- SOURCE EXTRACT -
After witnessing the bitterness and division that Esau’s
marriages brought to the family, and having been deceivingly convinced of the
motives behind Rebekah’s plan, Isaac calls Jacob into his presence in order to
put the plan in action. Isaac commanded Jacob not to marry a woman from the
land of Canaan. Instead Jacob was to travel to the land of his mother Rebekah’s
relatives, which was 400 miles away, and find his uncle Laban. Upon finding his
uncle, Jacob was to then find a wife from one of Laban’s daughters.
In addition, Isaac prayed that God would bless Jacob with
prosperity and with a family tree that would result in a multitude of peoples
and nations. Isaac prayed that Jacob would experience the blessing of Abraham.
When Isaac refers to the blessing of Abraham, he is asking that Jacob and his
descendants would experience God’s promises that were made to Abraham,
including the promise of possessing and living in the land that God had
promised to Abraham.

- WHAT YOU NEED TO DO -
Extend the passage above on Isaac sending Jacob to find a wife among Laban's daughters, continuing from its final sentence.

- DATA UNDER STUDY -

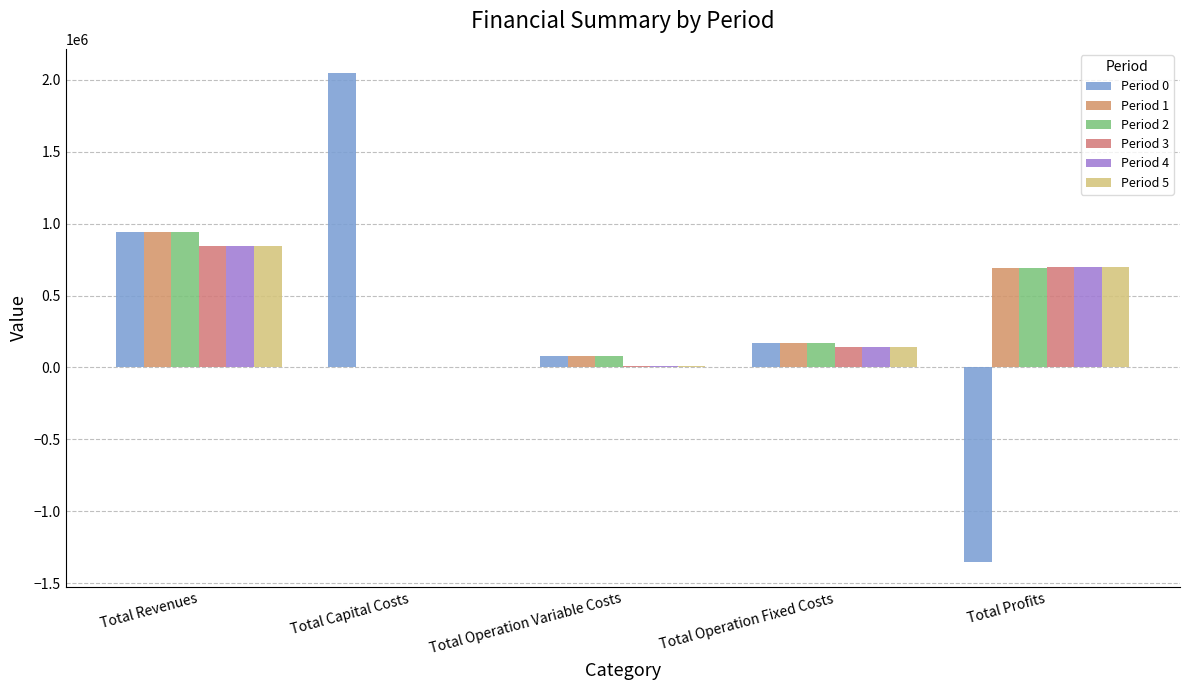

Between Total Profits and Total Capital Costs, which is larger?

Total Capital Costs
--
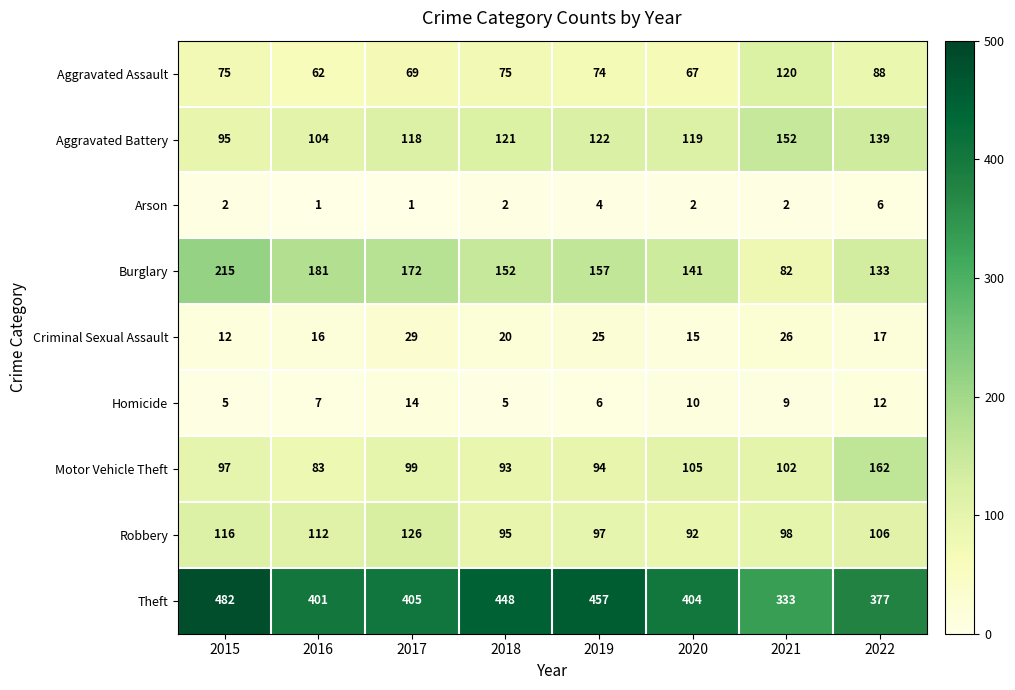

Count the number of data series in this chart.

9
==
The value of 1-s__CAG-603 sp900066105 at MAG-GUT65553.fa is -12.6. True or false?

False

- ANSWER FOR THE TASK -
Moses tells us that Jacob responded to his father’s
command by leaving the land of Canaan to travel to a foreign land to find his
uncle Laban. Rebekah’s deceptive plan worked. Jacob was able to flee in fear
from his jealous and angry brother Esau, whom he had deceived, while still
receiving the promises of the blessing and birthright from his father Isaac,
whom he had also deceived. Moses then records for us how Esau responded to what
had transpired in verse 6:
Now Esau saw that Isaac had blessed Jacob and
sent him away to Paddan-aram to take to himself a wife from there, and that when he blessed him he
charged him, saying, "You shall not take a wife from the daughters of
Canaan," and that Jacob had obeyed his father and his mother and had gone
to Paddan-aram. So Esau saw that the daughters of Canaan displeased his father
Isaac; and Esau went to Ishmael, and married, besides the wives that he had,
Mahalath the daughter of Ishmael, Abraham's son, the sister of Nebaioth.
When Esau heard that Jacob followed his father’s
instructions to not marry a woman from the land of Canaan and to instead travel
to find a wife from his mother’s relatives, Esau recognized that the lifestyle
and morality of the Canaanites was displeasing to Isaac. Moses tells us that
Esau responded to this reality by approaching Ishmael’s family to ask for
permission to marry one of their relatives. As we discovered in the promise
series, Ishmael was Isaac’s brother, who was a result of Abraham and Sarah’s
impatient plans apart from God’s promises. At his point in God’s story,
however, Ishmael had already died.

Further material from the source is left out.